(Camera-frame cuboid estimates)
.....
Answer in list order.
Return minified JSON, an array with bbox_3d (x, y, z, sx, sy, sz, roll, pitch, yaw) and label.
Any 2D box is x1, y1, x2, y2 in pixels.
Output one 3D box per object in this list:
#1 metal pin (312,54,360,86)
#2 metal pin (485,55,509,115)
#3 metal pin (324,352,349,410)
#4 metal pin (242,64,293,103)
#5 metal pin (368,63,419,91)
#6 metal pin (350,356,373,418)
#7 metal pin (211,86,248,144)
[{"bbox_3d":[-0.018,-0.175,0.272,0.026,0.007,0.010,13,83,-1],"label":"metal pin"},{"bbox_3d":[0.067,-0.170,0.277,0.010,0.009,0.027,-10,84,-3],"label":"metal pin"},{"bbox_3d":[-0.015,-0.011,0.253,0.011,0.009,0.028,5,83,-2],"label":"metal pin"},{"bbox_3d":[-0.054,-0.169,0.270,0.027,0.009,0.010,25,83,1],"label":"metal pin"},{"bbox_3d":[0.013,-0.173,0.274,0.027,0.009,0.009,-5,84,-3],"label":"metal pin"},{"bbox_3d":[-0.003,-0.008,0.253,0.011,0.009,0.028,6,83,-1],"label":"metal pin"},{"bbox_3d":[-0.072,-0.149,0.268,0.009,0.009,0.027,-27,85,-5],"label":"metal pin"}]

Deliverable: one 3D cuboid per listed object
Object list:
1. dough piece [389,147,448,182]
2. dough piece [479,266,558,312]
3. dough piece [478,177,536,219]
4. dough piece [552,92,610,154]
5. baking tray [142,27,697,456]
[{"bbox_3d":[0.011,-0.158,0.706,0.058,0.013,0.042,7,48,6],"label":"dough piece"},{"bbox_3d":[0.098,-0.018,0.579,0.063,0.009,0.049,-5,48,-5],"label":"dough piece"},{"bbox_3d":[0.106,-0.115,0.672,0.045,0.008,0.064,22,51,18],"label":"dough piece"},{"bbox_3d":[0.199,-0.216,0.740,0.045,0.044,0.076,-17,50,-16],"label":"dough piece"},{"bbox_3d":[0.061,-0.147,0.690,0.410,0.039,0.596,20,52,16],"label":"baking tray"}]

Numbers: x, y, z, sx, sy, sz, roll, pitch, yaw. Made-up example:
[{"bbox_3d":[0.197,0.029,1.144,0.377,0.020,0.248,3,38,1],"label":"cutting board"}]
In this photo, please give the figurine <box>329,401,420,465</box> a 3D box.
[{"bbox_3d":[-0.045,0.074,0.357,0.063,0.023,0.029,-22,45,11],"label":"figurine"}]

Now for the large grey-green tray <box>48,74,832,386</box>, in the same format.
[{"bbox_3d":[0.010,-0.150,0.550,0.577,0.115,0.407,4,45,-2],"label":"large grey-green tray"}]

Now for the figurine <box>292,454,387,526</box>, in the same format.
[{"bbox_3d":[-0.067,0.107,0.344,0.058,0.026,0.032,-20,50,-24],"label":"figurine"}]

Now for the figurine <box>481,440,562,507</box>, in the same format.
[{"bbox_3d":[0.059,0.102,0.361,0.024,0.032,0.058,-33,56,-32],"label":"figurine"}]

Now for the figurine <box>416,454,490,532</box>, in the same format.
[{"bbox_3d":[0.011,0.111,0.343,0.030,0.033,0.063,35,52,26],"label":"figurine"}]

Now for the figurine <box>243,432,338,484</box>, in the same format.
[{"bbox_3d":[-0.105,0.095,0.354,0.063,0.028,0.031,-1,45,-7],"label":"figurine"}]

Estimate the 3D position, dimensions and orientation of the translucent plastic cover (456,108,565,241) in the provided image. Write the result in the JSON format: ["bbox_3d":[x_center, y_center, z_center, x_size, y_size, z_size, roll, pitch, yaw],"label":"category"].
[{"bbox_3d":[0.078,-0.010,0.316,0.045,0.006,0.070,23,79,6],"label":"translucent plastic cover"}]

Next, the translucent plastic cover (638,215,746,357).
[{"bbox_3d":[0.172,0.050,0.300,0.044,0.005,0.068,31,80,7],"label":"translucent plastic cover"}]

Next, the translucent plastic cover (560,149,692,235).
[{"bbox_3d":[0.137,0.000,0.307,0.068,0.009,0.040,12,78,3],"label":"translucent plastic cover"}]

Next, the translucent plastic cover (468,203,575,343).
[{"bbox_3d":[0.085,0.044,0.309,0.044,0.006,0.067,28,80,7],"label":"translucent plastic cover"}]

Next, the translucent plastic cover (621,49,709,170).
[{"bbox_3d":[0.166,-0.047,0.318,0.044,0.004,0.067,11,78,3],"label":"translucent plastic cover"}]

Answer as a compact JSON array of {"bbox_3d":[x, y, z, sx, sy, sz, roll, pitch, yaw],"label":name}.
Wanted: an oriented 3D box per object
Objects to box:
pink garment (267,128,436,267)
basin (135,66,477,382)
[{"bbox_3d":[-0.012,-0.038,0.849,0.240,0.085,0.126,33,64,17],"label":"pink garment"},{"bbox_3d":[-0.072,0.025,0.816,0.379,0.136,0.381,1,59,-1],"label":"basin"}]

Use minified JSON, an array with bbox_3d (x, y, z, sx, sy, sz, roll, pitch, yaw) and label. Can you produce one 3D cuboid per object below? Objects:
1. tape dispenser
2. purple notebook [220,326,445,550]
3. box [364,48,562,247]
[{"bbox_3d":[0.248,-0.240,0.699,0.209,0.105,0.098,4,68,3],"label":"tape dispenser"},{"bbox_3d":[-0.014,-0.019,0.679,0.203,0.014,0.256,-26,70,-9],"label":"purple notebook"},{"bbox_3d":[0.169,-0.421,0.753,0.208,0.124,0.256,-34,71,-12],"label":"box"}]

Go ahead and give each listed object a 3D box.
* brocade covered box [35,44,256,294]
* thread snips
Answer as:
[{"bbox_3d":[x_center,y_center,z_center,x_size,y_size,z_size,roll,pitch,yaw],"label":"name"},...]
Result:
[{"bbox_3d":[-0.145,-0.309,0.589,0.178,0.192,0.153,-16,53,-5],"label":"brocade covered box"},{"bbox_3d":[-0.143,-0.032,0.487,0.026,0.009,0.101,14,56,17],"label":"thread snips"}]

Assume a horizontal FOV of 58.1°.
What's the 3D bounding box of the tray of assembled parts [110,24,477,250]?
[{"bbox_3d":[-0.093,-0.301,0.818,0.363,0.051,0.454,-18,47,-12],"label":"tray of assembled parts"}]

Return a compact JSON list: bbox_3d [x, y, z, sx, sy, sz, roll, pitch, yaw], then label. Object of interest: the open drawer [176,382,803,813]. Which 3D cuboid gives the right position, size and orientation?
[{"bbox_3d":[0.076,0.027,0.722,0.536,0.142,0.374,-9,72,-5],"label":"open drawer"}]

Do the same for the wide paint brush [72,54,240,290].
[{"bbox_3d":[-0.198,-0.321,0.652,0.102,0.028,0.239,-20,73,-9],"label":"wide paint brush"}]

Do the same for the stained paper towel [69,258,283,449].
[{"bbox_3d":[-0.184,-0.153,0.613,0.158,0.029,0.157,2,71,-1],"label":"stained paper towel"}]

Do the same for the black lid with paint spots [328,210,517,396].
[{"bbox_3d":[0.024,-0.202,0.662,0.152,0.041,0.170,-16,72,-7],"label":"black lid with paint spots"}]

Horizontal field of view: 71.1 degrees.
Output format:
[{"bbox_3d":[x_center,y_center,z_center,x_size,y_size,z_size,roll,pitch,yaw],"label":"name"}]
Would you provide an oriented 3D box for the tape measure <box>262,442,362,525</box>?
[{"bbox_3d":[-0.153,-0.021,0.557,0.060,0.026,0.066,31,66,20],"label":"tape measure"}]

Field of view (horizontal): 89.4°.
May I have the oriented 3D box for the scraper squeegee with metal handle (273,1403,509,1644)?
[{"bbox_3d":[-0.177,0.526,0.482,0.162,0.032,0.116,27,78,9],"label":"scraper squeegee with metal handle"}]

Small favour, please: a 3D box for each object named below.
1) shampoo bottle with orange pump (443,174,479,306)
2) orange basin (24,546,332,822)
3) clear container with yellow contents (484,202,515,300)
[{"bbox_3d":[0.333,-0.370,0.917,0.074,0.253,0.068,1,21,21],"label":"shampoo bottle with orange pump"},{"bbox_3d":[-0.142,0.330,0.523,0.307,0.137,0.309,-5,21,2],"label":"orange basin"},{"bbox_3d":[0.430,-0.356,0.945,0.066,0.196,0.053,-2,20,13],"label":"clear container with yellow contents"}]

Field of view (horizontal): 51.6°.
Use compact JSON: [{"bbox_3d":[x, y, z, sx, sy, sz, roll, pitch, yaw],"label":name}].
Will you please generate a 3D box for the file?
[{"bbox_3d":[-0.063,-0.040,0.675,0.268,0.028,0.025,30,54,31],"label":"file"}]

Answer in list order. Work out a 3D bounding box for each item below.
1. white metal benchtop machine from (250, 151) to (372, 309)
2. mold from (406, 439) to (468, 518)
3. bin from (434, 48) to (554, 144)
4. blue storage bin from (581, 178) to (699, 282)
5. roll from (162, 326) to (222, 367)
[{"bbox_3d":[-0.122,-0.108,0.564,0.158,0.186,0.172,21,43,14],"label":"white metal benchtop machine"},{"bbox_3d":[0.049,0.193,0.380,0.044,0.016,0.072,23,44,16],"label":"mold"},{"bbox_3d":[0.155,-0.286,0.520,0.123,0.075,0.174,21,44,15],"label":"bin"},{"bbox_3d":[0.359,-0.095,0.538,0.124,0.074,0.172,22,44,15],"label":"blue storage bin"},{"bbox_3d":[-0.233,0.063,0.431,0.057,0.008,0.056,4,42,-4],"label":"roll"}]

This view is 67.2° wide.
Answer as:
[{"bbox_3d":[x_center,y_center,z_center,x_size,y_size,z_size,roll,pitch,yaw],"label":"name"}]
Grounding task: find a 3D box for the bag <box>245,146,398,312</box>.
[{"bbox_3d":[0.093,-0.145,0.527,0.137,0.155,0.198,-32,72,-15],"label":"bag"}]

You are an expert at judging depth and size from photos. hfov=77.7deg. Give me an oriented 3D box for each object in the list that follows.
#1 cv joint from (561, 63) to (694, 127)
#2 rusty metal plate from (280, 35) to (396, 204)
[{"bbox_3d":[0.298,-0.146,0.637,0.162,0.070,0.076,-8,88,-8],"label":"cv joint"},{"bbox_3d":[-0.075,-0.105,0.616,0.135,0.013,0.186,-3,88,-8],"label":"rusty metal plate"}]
.....
Instructions for the task =
Would you please filter the lines above and copy every one that includes "array"?

Result of this exercise =
Return minified JSON, an array with bbox_3d (x, y, z, sx, sy, sz, roll, pitch, yaw) and label.
Answer as a compact JSON array of {"bbox_3d":[x, y, z, sx, sy, sz, roll, pitch, yaw],"label":name}.
Use minified JSON, an array with bbox_3d (x, y, z, sx, sy, sz, roll, pitch, yaw) and label. Can you produce one 3D cuboid per object below? Objects:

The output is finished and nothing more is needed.